Avec un regard de sociologue, Edouard Louis montre les valeurs et les comportements de sa famille dans un petit village dans le Nord près d'Amiens. Il faut être un homme, un vrai ; parfois se battre, bien boire pour tromper l'ennui. Les femmes s'arrêtent de travailler si elles gagnent plus que leurs maris, et puis d'ailleurs elles doivent rester à la maison pour s'occuper des gosses. L'avenir paraît bien bouché pour eux : rester à l'école jusqu'à 16 ans (à quoi ça sert au fait ?) pour se faire embaucher après à l'usine. Avoir des enfants à 20 ans, les voir reproduire la violence de leurs parents, se faire jeter de l'usine une fois que celle-ci vous a brisé. La télévision trône au milieu de la pièce, seule ouverture sur le monde parce que personne n'envisage de voyager. Le père d'Eddy parti quelque mois dans le Sud, c'était exceptionnel.

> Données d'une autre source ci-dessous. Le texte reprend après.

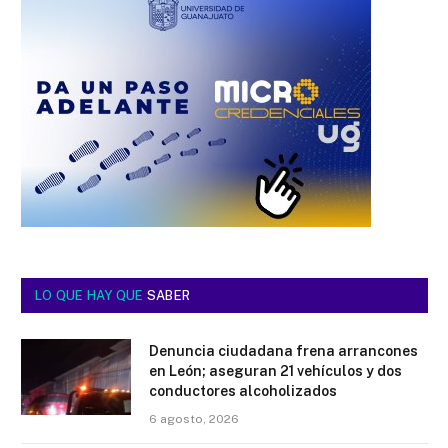
LO QUE HAY QUE
SABER
Denuncia ciudadana frena arrancones
en León; aseguran 21 vehículos y dos
conductores alcoholizados
6 agosto, 2026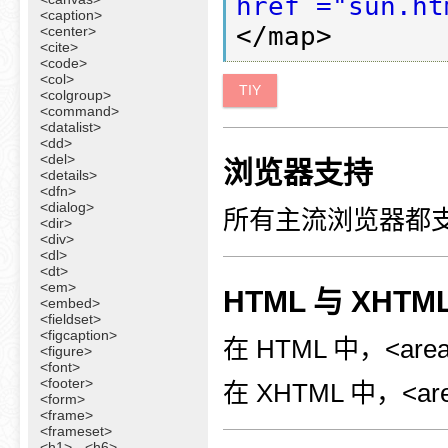
href ="sun.ht
<caption>
<center>
<cite>
<code>
<col>
TIY
<colgroup>
<command>
<datalist>
<dd>
<del>
浏览器支持
<details>
<dfn>
<dialog>
所有主流浏览器都支持
<dir>
<div>
<dl>
<dt>
<em>
HTML 与 XHT
<embed>
<fieldset>
<figcaption>
在 HTML 中，<a
<figure>
<font>
<footer>
在 XHTML 中，<
<form>
<frame>
<frameset>
<h1> - <h6>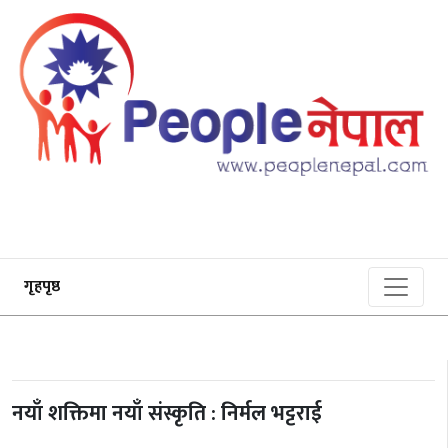
गृहपृष्ठ
नयाँ शक्तिमा नयाँ संस्कृति : निर्मल भट्टराई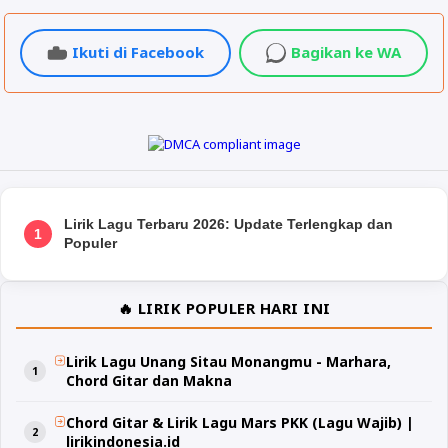
Ikuti di Facebook
Bagikan ke WA
Lirik Lagu Terbaru 2026: Update Terlengkap dan
1
Populer
🔥 LIRIK POPULER HARI INI
Lirik Lagu Unang Sitau Monangmu - Marhara,
Chord Gitar dan Makna
Chord Gitar & Lirik Lagu Mars PKK (Lagu Wajib) |
lirikindonesia.id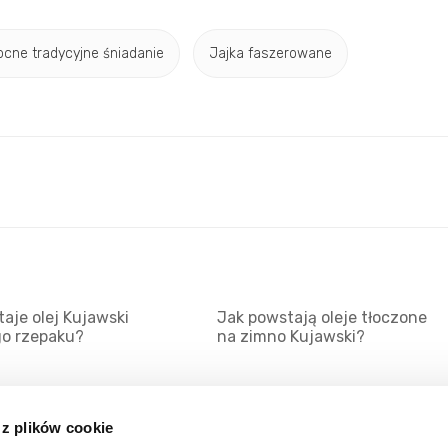
ocne tradycyjne śniadanie
Jajka faszerowane
aje olej Kujawski
Jak powstają oleje tłoczone
go rzepaku?
na zimno Kujawski?
 z plików cookie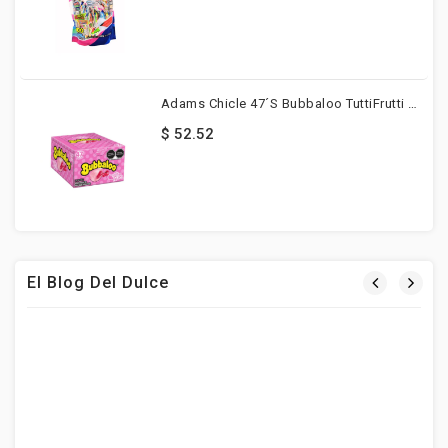
Adams Chicle 47´s Bubbaloo TuttiFrutti 47 Pzs
$ 52.52
El Blog Del Dulce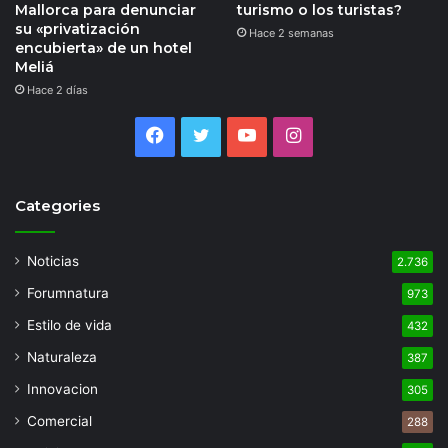
Mallorca para denunciar
turismo o los turistas?
su «privatización
Hace 2 semanas
encubierta» de un hotel
Meliá
Hace 2 días
Facebook
Twitter
YouTube
Instagram
Categories
Noticias
2.736
Forumnatura
973
Estilo de vida
432
Naturaleza
387
Innovacion
305
Comercial
288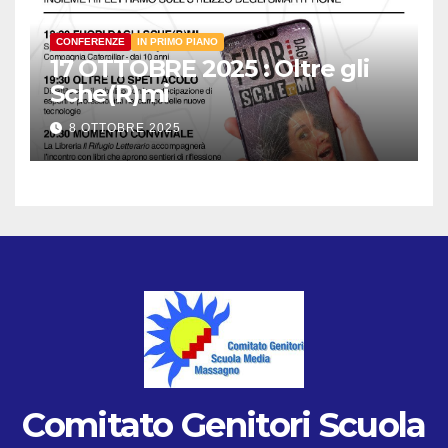
CONFERENZE
IN PRIMO PIANO
17 OTTOBRE 2025 : Oltre gli
Sche(R)mi
8 OTTOBRE 2025
Comitato Genitori Scuola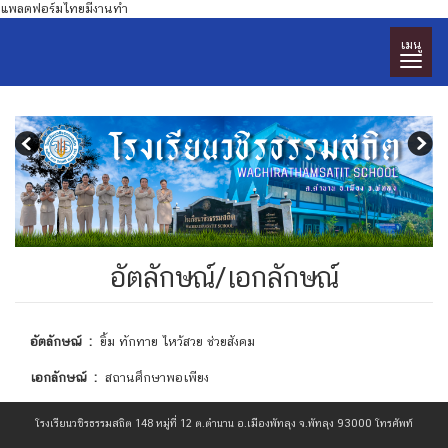
แพลตฟอร์มไทยมีงานทำ
เมนู
อัตลักษณ์/เอกลักษณ์
อัตลักษณ์ :
ยิ้ม ทักทาย ไหว้สวย ช่วยสังคม
เอกลักษณ์ :
สถานศึกษาพอเพียง
โรงเรียนวชิรธรรมสถิต 148 หมู่ที่ 12 ต.ตำนาน อ.เมืองพัทลุง จ.พัทลุง 93000 โทรศัพท์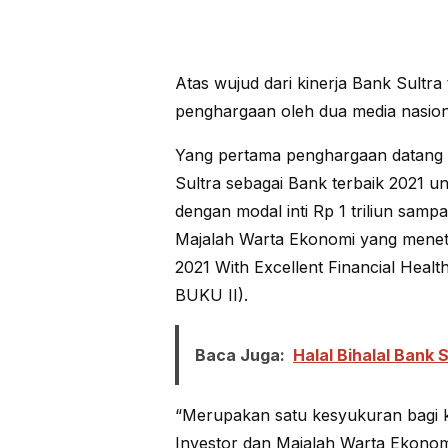
Atas wujud dari kinerja Bank Sultra
penghargaan oleh dua media nasiona
Yang pertama penghargaan datang 
Sultra sebagai Bank terbaik 2021 
dengan modal inti Rp 1 triliun samp
Majalah Warta Ekonomi yang menet
2021 With Excellent Financial Heal
BUKU II).
Baca Juga:
Halal Bihalal Bank 
“Merupakan satu kesyukuran bagi 
Investor dan Majalah Warta Ekon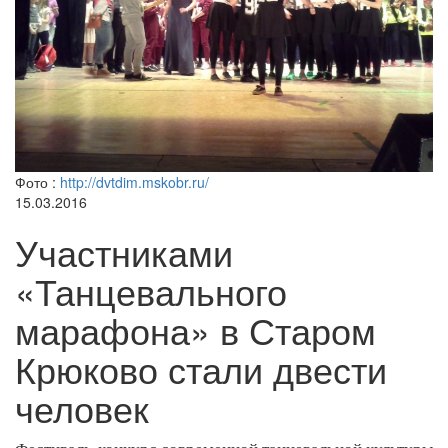
Фото :
http://dvtdim.mskobr.ru/
15.03.2016
Участниками
«Танцевального
марафона» в Старом
Крюково стали двести
человек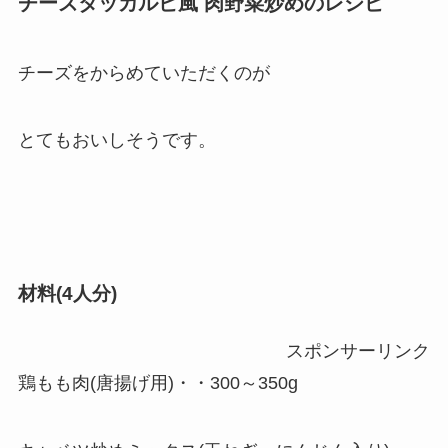
チーズタッカルビ風 肉野菜炒めのレシピ
チーズをからめていただくのが
とてもおいしそうです。
材料(4人分)
スポンサーリンク
鶏もも肉(唐揚げ用)・・300～350g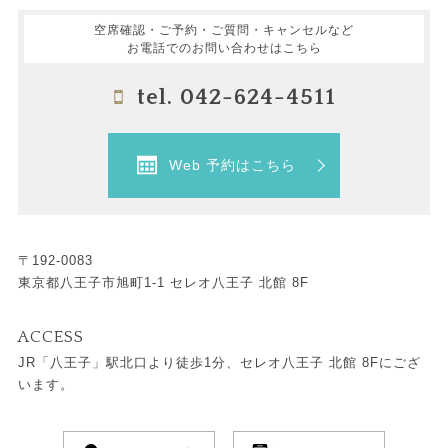
空席確認・ご予約・ご質問・キャンセルなど
お電話でのお問い合わせはこちら
tel. 042-624-4511
Web 予約はこちら
〒192-0083
東京都八王子市旭町1-1 セレオ八王子 北館 8F
ACCESS
JR「八王子」駅北口より徒歩1分、セレオ八王子 北館 8Fにござ
います。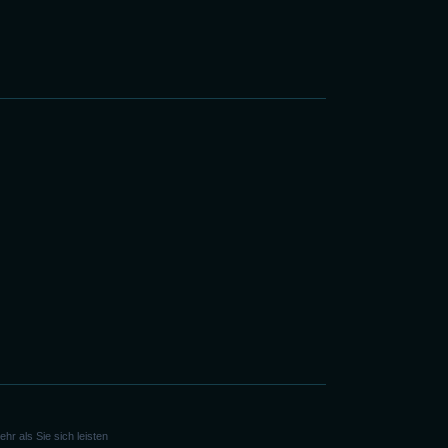
r als Sie sich leisten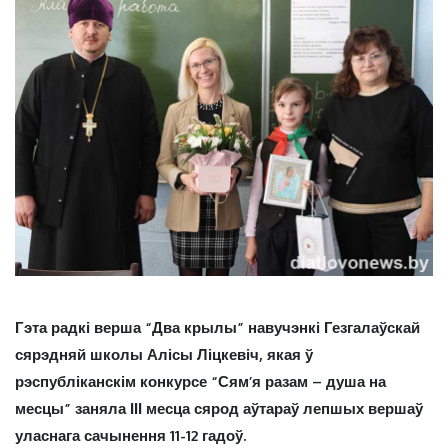
Гэта радкі верша “Два крылы” навучэнкі Гезгалаўскай
сярэдняй школы Алісы Ліцкевіч, якая ў
рэспубліканскім конкурсе “Сям’я разам – душа на
месцы” заняла ІІІ месца сярод аўтараў лепшых вершаў
уласнага сачынення 11-12 гадоў.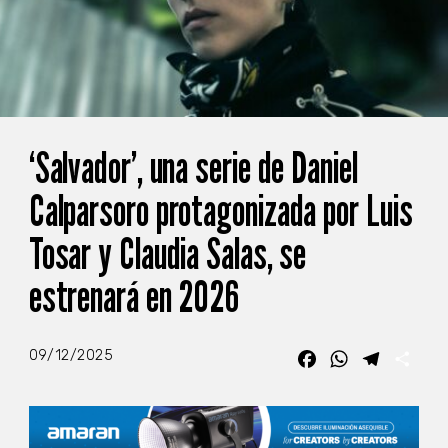
‘Salvador’, una serie de Daniel
Calparsoro protagonizada por Luis
Tosar y Claudia Salas, se
estrenará en 2026
09/12/2025
Facebook
WhatsApp
Telegra
Com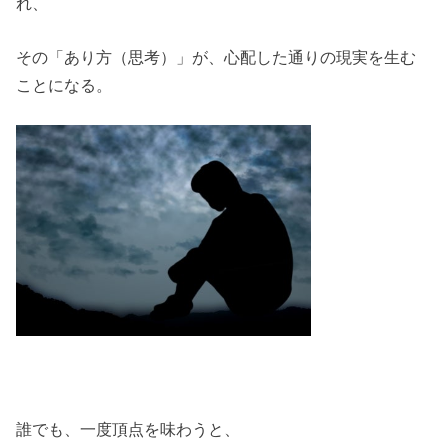
れ、
その「あり方（思考）」が、心配した通りの現実を生む
ことになる。
誰でも、一度頂点を味わうと、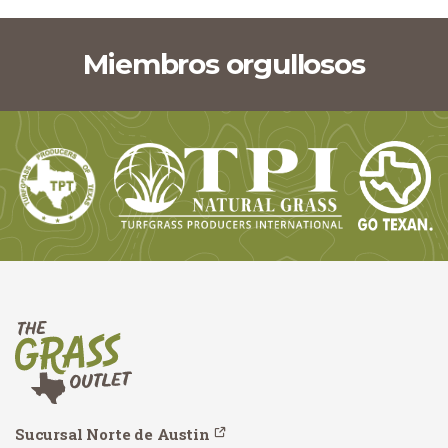
Miembros orgullosos
Sucursal Norte de Austin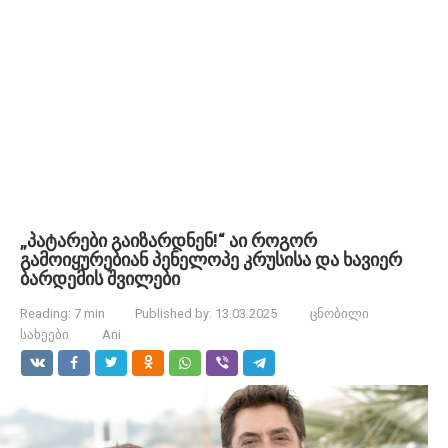
„პატარები გაიზარდნენ!“ აი როგორ
გამოიყურებიან პენელოპე კრუსისა და ხავიერ
ბარდემის შვილები
Reading:
7 min
Published by:
13.03.2025
ცნობილი
სახეები
Ani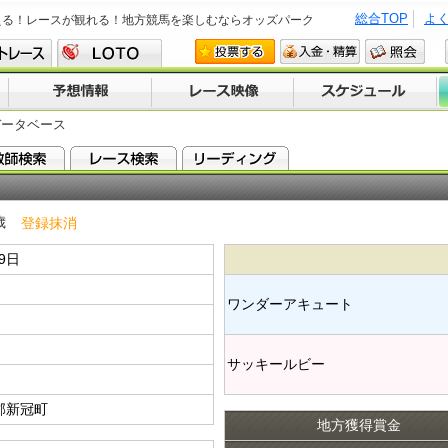
総合TOP
よ
える！レースが観れる！地方競馬を楽しむならオッズパーク
データベース
歳
登録抹消
19日
ワンダーアキュート​
サッキールビー​
郡新冠町
地方獲得賞金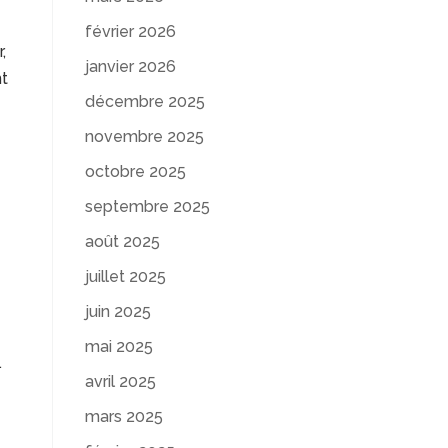
février 2026
,
janvier 2026
nt
décembre 2025
novembre 2025
octobre 2025
septembre 2025
août 2025
juillet 2025
juin 2025
mai 2025
.
avril 2025
mars 2025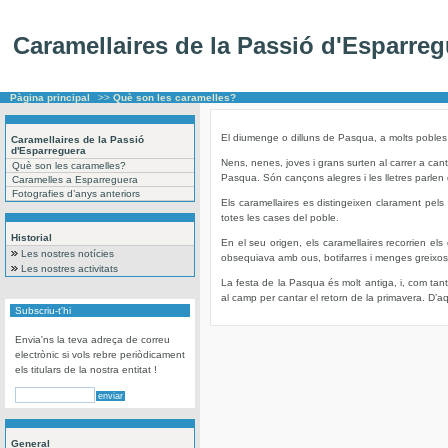
Caramellaires de la Passió d'Esparreg
Pàgina principal
>>
Què son les caramelles?
El diumenge o dilluns de Pasqua, a molts pobles
Caramellaires de la Passió
d'Esparreguera
Nens, nenes, joves i grans surten al carrer a ca
Què son les caramelles?
Pasqua. Són cançons alegres i les lletres parlen d
Caramelles a Esparreguera
Fotografies d’anys anteriors
Els caramellaires es distingeixen clarament pels 
totes les cases del poble.
Historial
En el seu origen, els caramellaires recorrien els
Les nostres notícies
obsequiava amb ous, botifarres i menges greixose
Les nostres activitats
La festa de la Pasqua és molt antiga, i, com tant
al camp per cantar el retorn de la primavera. D’
Subscriu-t'hi
Envia'ns la teva adreça de correu
electrònic si vols rebre periòdicament
els titulars de la nostra entitat !
General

Edouard Louis, qui a consacré un essai à Bourdieu, évoque par le biais de son histoire personnelle la reproduction sociale et la panne du système scolaire dans lequel on ne croit pas. Exception qui confirme la règle, il a refusé ce qui était véhiculé par ses parents et son entourage. Il fait un état des lieux terrifiants où la misère s'accompagne d'une pauvreté affective et intellectuelle, d'un manque de rapports civilisés qui ne peuvent s'exprimer que par la violence. Au fond, même si sa mère l'avait voulu, elle n' aurait pas pu être la dame dont elle rêvait. Une dure mécanique se déploie dont elle ne peut sortir n'y s'échapper. Edouard Louis ne juge pas, il ne fait que constater une situation qui semble inextricable.